Saham memiliki sifat yang fluktuatif karena dapat naik dan turun sesuai dengan kondisi pasar suatu negara dan faktor-faktor yang memengaruhinya. Puncak konflik Palestina-Israel yang terjadi kembali di tahun 2023 merupakan salah satu konflik geopolitik dunia yang telah memengaruhi harga saham global. Konflik paling berdarah Palestina-Israel telah pecah pada 7 Oktober 2023 menciptakan sentimen di berbagai belahan dunia melalui aksi pemboikotan produk yang terafiliasi dengan Israel. Gerakan pemboikotan ini dikenal dengan istilah gerakan BDS (Boycott, Divestment, Sanctions). Seruan BDS dari Indonesia dideklarasi secara kuat melalui Fatwa Majelis Ulama Indonesia (MUI) No. 83/2023. Salah satu perusahaan terdampak aksi BDS yakni PT. Unilever Indonesia Tbk (UNVR) yang pada akhirnya memicu pergerakan harga saham. Tujuan penelitian ini adalah untuk menganalisis dampak konflik Palestina-Israel yang terjadi pada 7 Oktober 2023 terhadap pergerakan harga saham perusahaan PT. Unilever Indonesia Tbk. dengan membandingkan harga rata-rata saham perusahaan ini pada periode 3 bulan sebelum dan 3 bulan setelah pecahnya konflik ini pada 7 Oktober 2023.

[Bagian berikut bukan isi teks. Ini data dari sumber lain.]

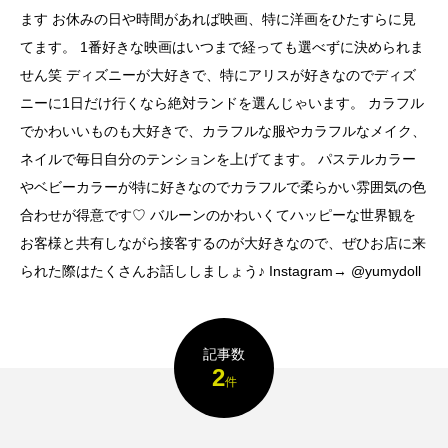
い映画３選
ます お休みの日や時間があれば映画、特に洋画をひたすらに見
YUME
ASAMI
2022.11.01
2022.10.07
てます。 1番好きな映画はいつまで経っても選べずに決められま
検索する
せん笑 ディズニーが大好きで、特にアリスが好きなのでディズ
ニーに1日だけ行くなら絶対ランドを選んじゃいます。 カラフル
でかわいいものも大好きで、カラフルな服やカラフルなメイク、
TAG LIST
ネイルで毎日自分のテンションを上げてます。 パステルカラー
やベビーカラーが特に好きなのでカラフルで柔らかい雰囲気の色
合わせが得意です♡ バルーンのかわいくてハッピーな世界観を
3D
car
CGI
example
f1
お客様と共有しながら接客するのが大好きなので、ぜひお店に来
girl
header
Image
inner
られた際はたくさんお話ししましょう♪ Instagram→ @yumydoll
interior
mclaren
mockup
mother
motion
new year
orange
P1
記事数
2
件
picture
portfolio
speed
tag
theme
thor
world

Penelitian ini menggunakan metode penelitian kuantitatif dengan pendekatan penelitian komparatif dan Event Study. Adapun teknik pengumpulan data dalam penelitian ini adalah data sekunder yang diambil dari situs Yahoo Finance. Kemudian teknik analisis data yang dilakukan adalah Statistik Deskriptif, Uji Normalitas, dan Uji Wilcoxon Signed-Rank Test.
Adapun hasil penelitian ini yaitu nilai H0 : Sig < 0,05 (0,000 < 0,05) yang berarti terdapat perbedaan signifikan antara harga saham UNVR di 3 bulan sebelum dan 3 bulan sesudah puncak konflik Palestina-Israel pada tanggal 7 Oktober 2023. Hasil penelitian ini diharapkan dapat dijadikan salah satu alat pengambilan keputusan untuk perusahaan, investor, dan akademis untuk menghadapi isu geopolitik dalam pengambilan keputusan saham dan pembelajaran keuangan ke depannya.
Kata Kunci: harga saham, Konflik Palestina-Israel, pasar modal, BDS (Boycott, Divestment, Sanctions), Unilever Indonesia.